Paula Modersohn-Beckers Bilder zeugen von der Suche nach der großen Einfachheit der Form, die sie vor allem in den Jahren kurz vor ihrem viel zu frühen Tod meisterhaft umzusetzen verstand. Doch war es gerade diese grobe, runenhafte Ausdrucksweise, die bei vielen Zeitgenossen auf Unverständnis stößt. Anlass dazu gaben unter anderem ihre Kinderbildnisse. Denn im Gegensatz zu den über Jahrhunderte hinweg liebreizenden, engelsgleichen dargestellten Geschöpfen, entfernt sie sich drastisch von diesen traditionellen Erwartungen. Paula Modersohn-Becker strebte die Reduzierung komplexer Bildgegenstände an, wobei ihr Schwerpunkt auf weiblichen Figuren und Selbstporträts lag. In diesen befragt sie sich immer wieder neu und schuf mit dem Selbstbildnis am 6. Hochzeitstag 1906 schließlich eine Inkunabel der Kunstgeschichte, den ersten Selbstakt einer Frau.
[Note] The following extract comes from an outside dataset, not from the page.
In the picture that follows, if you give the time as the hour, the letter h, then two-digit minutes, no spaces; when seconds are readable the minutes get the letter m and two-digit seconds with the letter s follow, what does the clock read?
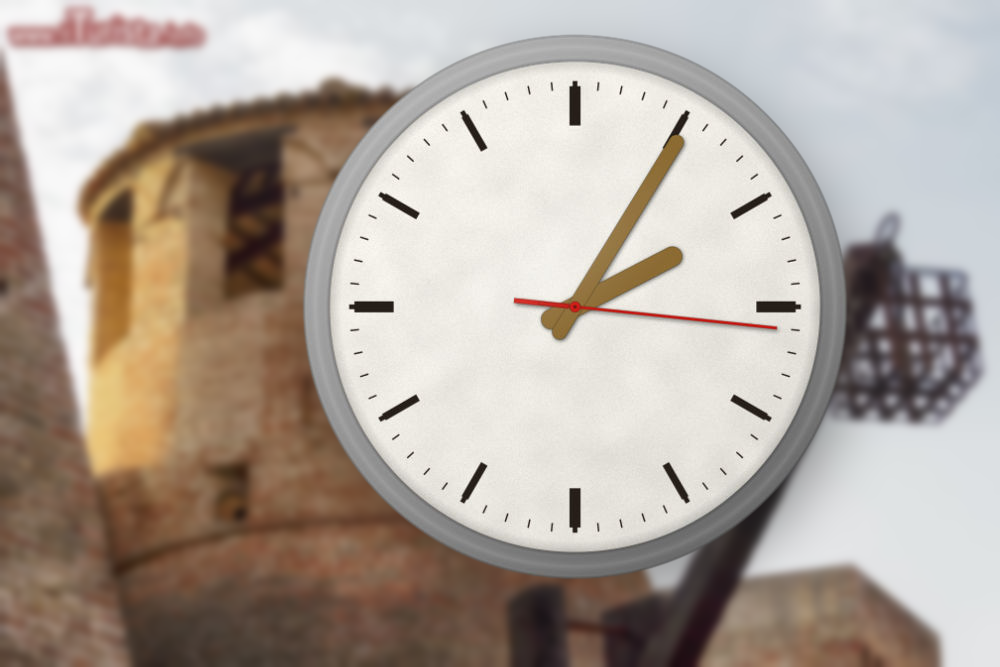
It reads 2h05m16s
Die Retrospektive, die in Zusammenarbeit mit der Kunsthalle Krems erstellt wurde, bot einen Überblick über das Lebenswerk der Künstlerin, die trotz der kurzen Schaffenszeit ein erstaunliches Spektrum an Werken hinterlassen hat. Besonders erfreulich waren die Leihgaben privater Sammler, die es ermöglichten, Bilder zu zeigen, die nie zuvor in Bremen zu sehen waren. Ein weiteres Highlight war ein Gemälde Paula Modersohn-Beckers, das als Neuzugang der Museumssammlung dem Publikum erstmalig präsentiert wurde. So bot die Ausstellung auch für Kenner der Künstlerin neue und spannende Blicke.